− Inspect insulator terminals for sun fading and cracking. Replace regularly as needed.
− Inspect ground wires and rods for corrosion. Replace as needed. Rust is not a good conductor.
− Check fence lines regularly to make sure all vegetation is trimmed back away from the conductors.
− Only use wire specifically made for electric fencing, rated to 20,000 volts or more. Ordinary cable is not sufficient for electric fences.
− Proper grounding of the fence system is very important. Use the specified hardware and ground-clamps to securely connect ground wires to ground rods. Do not use hose-clamps or wrap loose cable around the ground rod.

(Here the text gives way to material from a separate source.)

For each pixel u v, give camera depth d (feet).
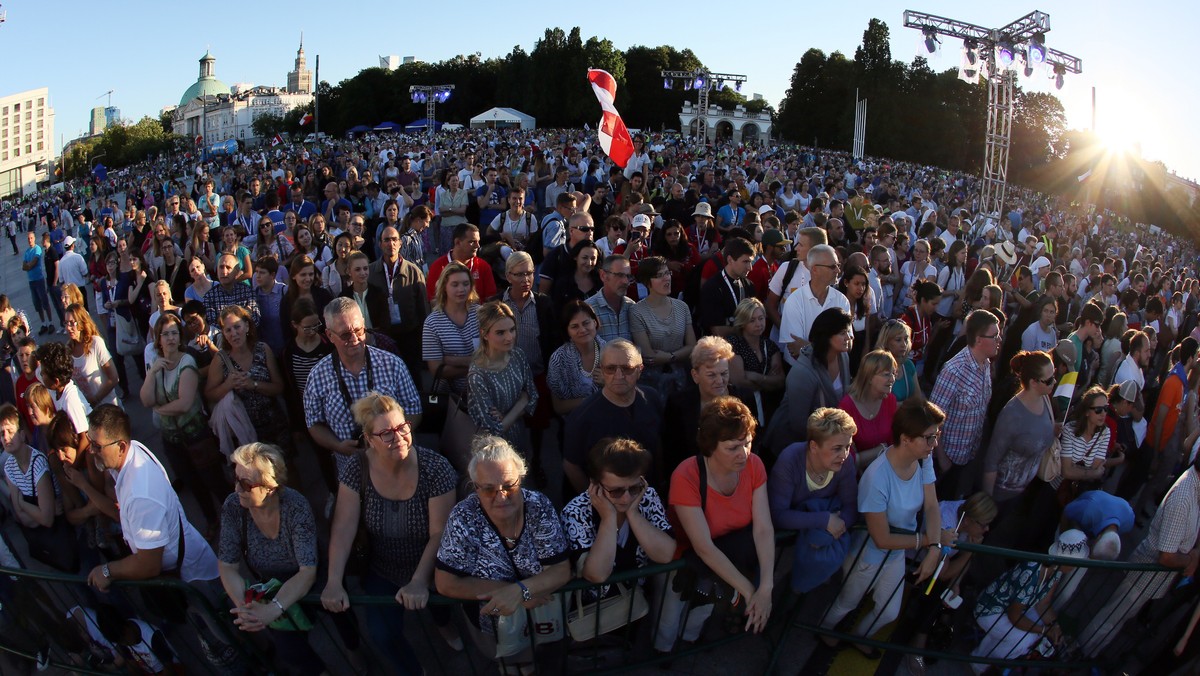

Energy savings/conservation tips:
− It costs about $1 per month to operate a typical 10-watt electric fence controller. The cost can increase if the fence system is faulted and continuously loaded.
− Energy can be conserved by keeping vegetation away from the fence. If green vegetation contacts fence wire, the current will short to ground similar to when an animal makes contact.
− If an electric fence is used for animals in a snowy climate, keep the lowest wire above the snow line to conserve energy.
− Do not mix galvanized electrical conductors with copper or any other metal. Electrolysis will result and cause pitting of components and poor conduction.
− Whenever making repairs to the fence, unplug and lock-out/tag-out the controller plug.
− Make sure to only tension the fence wires according to the fence manufacturer’s recommendations.
− Never use barbed wire as an electric fence. Animals or people could become entangled on the wire resulting in a continuous electric shock.
− Never work on or around electric fence when thunderstorms are in the area.